TEMPO.CO, Bengkulu – Ratusan dokter dan mahasiswa Kedokteran di Bengkulu, berunjuk rasa menolak kebijakan Menteri Kesehatan yang menerapkan sistem Dokter Layanan Primer (DLP) di depan Kantor Gubernur, Senin 24 Oktober 2016. Aksi mereka itu bertepatan dengan ulang tahun Ikatan Dokter Indonesia Ke-66.
Ketua Ikatan Dokter Indonesia (IDI) Bengkulu, dr Syafriadi, mengatakan, kebijakan menteri kesehatan tersebut menyulitkan mahasiswa kedokteran, karena harus menempuh bangku kuliah selama 11 tahun.
"Akibatnya biaya kuliah akan bertambah. Sehingga dikhawatirkan dapat memberatkan para mahasiswa kedokteran," kata Syafriadi. “Kami meminta pejabat pemerintah daerah melakukan telaah atas kebijakan menteri kesehatan tersebut," ujarnya.
Ia mengatakan, pemerintah harus mengkaji kembali kebijakan tersebut, mengingat masih banyak wilayah di Indonesia yang masih tertinggal dan membutuhkan para dokter untuk segera terjun ke pelosok.

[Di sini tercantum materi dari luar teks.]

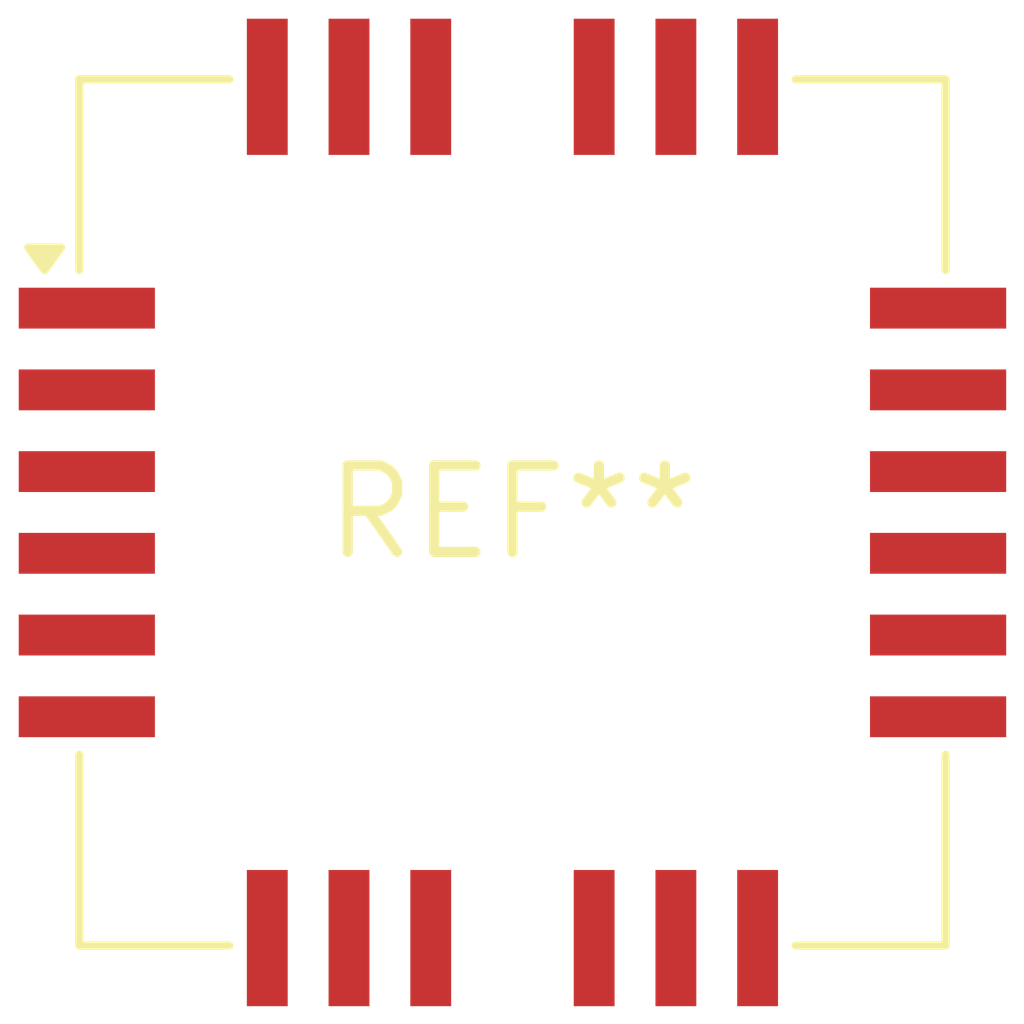
<source format=kicad_pcb>
(kicad_pcb (version 20240108) (generator pcbnew)

  (general
    (thickness 1.6)
  )

  (paper "A4")
  (layers
    (0 "F.Cu" signal)
    (31 "B.Cu" signal)
    (32 "B.Adhes" user "B.Adhesive")
    (33 "F.Adhes" user "F.Adhesive")
    (34 "B.Paste" user)
    (35 "F.Paste" user)
    (36 "B.SilkS" user "B.Silkscreen")
    (37 "F.SilkS" user "F.Silkscreen")
    (38 "B.Mask" user)
    (39 "F.Mask" user)
    (40 "Dwgs.User" user "User.Drawings")
    (41 "Cmts.User" user "User.Comments")
    (42 "Eco1.User" user "User.Eco1")
    (43 "Eco2.User" user "User.Eco2")
    (44 "Edge.Cuts" user)
    (45 "Margin" user)
    (46 "B.CrtYd" user "B.Courtyard")
    (47 "F.CrtYd" user "F.Courtyard")
    (48 "B.Fab" user)
    (49 "F.Fab" user)
    (50 "User.1" user)
    (51 "User.2" user)
    (52 "User.3" user)
    (53 "User.4" user)
    (54 "User.5" user)
    (55 "User.6" user)
    (56 "User.7" user)
    (57 "User.8" user)
    (58 "User.9" user)
  )

  (setup
    (pad_to_mask_clearance 0)
    (pcbplotparams
      (layerselection 0x00010fc_ffffffff)
      (plot_on_all_layers_selection 0x0000000_00000000)
      (disableapertmacros false)
      (usegerberextensions false)
      (usegerberattributes false)
      (usegerberadvancedattributes false)
      (creategerberjobfile false)
      (dashed_line_dash_ratio 12.000000)
      (dashed_line_gap_ratio 3.000000)
      (svgprecision 4)
      (plotframeref false)
      (viasonmask false)
      (mode 1)
      (useauxorigin false)
      (hpglpennumber 1)
      (hpglpenspeed 20)
      (hpglpendiameter 15.000000)
      (dxfpolygonmode false)
      (dxfimperialunits false)
      (dxfusepcbnewfont false)
      (psnegative false)
      (psa4output false)
      (plotreference false)
      (plotvalue false)
      (plotinvisibletext false)
      (sketchpadsonfab false)
      (subtractmaskfromsilk false)
      (outputformat 1)
      (mirror false)
      (drillshape 1)
      (scaleselection 1)
      (outputdirectory "")
    )
  )

  (net 0 "")

  (footprint "Sierra_XA11X0" (layer "F.Cu") (at 0 0))

)

</source>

Selain itu, para dokter dan mahasiswa kedokteran ini menuntut adanya perbaikan sarana dan prasaran kesehatan serta sistem pendidikan dokter di Indonesia.
Setelah melakukan aksi di depan Kantor Gubernur, massa bergerak ke kantor DPRD Provinsi Bengkulu. Mereka juga menyampaikan aspirasi di sana.
Hal yang sama juga disampaikan koordinasi unjuk rasa, Gandar Kusuma. Menurutnya, program DLP sangat memberatkan. Karena program tersebut membuat masa perkuliahan mahasiswa kedokteran semakin panjang.
"Sekarang saja mahasiswa kedokteran butuh waktu tujuh tahun, kuliah selama empat tahun, dilanjutkan koas selama dua tahun, dan program profesi selama satu tahun, jika ditambah lagi DLP tiga tahun, maka butuh sepuluh tahun untuk mendapatkan izin praktek," jelas Gandar.